What Makes These People Indispensable?
One of the most depressing things about our political system is that new ideas and new faces are so few and far between. President Obama ran on a platform of change, but his administration is already filled with names and faces that are all too familiar to the American public. If change really is going to be the focus of his presidency, filling his cabinet with recycled Clintonites doesn’t seem like the best way to achieve it.
President Obama is not alone in placing a high value on past experience when choosing Cabinet level officials. President Bush surrounded himself with acolytes from various Republican administrations dating all the way back to Richard Nixon. History will be the final judge, but the experience that these veterans of past administrations brought to the table doesn’t seem to have served him particularly well.
The most common argument we hear in favor of the unending cycle of revolving door cabinet appointments is that it is essential to have inside knowledge of the way Washington works.
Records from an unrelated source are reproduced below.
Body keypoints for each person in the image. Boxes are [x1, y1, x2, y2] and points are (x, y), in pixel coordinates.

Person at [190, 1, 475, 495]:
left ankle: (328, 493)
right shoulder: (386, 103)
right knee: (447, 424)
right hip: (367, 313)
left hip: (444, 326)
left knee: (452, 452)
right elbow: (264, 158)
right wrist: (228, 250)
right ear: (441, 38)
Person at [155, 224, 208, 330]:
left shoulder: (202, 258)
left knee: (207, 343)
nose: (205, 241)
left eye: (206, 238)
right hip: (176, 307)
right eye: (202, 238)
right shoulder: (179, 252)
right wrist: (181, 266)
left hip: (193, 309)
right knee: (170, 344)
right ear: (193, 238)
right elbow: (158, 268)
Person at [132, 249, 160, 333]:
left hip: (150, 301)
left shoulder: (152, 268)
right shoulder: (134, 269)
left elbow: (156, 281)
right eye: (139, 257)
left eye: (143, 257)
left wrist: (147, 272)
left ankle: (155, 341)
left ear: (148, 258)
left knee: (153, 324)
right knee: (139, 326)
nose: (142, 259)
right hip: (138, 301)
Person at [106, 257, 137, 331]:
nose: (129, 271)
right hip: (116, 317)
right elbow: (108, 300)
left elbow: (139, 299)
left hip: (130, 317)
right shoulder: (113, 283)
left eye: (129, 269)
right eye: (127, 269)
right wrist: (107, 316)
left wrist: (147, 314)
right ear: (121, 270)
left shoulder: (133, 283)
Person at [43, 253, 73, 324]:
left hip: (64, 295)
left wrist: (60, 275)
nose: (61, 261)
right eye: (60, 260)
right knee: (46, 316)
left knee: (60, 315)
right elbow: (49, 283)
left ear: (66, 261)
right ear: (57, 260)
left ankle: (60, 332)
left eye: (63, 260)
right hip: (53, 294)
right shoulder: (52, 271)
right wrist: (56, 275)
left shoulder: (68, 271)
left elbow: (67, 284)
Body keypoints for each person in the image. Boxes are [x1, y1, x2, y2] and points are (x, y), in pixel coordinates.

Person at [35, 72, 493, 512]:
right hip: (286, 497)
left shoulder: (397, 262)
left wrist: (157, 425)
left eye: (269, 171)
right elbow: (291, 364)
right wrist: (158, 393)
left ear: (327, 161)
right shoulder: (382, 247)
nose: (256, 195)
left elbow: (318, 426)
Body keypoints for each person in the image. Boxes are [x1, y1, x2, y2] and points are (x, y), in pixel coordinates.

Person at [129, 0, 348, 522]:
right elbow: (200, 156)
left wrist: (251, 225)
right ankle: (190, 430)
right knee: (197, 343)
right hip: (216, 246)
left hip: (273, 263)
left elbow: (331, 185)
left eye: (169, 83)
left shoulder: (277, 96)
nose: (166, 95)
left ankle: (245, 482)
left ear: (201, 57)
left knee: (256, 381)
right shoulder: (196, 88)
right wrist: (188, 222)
Unfortunately, this logic is deeply flawed. Our federal government is one of the most dysfunctional organizations on the planet, and inside knowledge of how to operate within a broken system only serves to make you part of the problem, not the solution.
President Obama has also reneged on his pledge to keep lobbyists out of his administration. According to USA Today, 21 registered lobbyists have been appointed to various posts thus far, including William Lynn, who will serve as Deputy Defense Secretary, and Mark Patterson, who will serve as Tim Geithner’s chief of staff at Treasury. Lynn is a former lobbyist for defense contractor Raytheon, a firm that received over $54 Billion in government contracts during his six year tenure. Until April of 2008, Patterson was a lobbyist for Goldman-Sachs, a company that has received $10 Billion in TARP bailout funds. How can these people possibly do their jobs without major conflicts of interest, and why are there no other candidates for these posts who do not bring excess baggage to the table?
The most troubling appointment so far is that of Tim Geithner to be Treasury Secretary. Sixty members of the Senate voted in favor of his confirmation, buying into the argument that his experience somehow made him indispensable. The fact that he knowingly failed to pay his taxes for years was simply overlooked since he is somehow regarded as the only one capable of solving our current economic troubles. The amazing thing is that this guy was the chief architect of the TARP program, and there are 60 senators who still believe that he is the answer and not the problem!
I had not intended for this be a post about President Obama and his cabinet picks. What he has done is simply par for the course in Washington. My real question is what makes us believe that any one person is somehow the only one capable of performing a particular job? If we look at the world today and the people who consider themselves to be indispensable, Vladimir Putin and Hugo Chavez are the best examples that come to mind. Why are we willing to bend the rules and overlook potentially criminal activity to avail ourselves of the services of one individual? In a nation of 300 million people, I refuse to believe that there is not a single law abiding citizen with qualifications equal to or greater than Tim Geithner’s.
As voters, we need to ask ourselves why new names and faces so rare in Washington, and why are we never presented with options for real change? We consider ourselves to be the greatest democracy in the world, but we can’t seem to come up with candidates who are actually worthy of holding public office.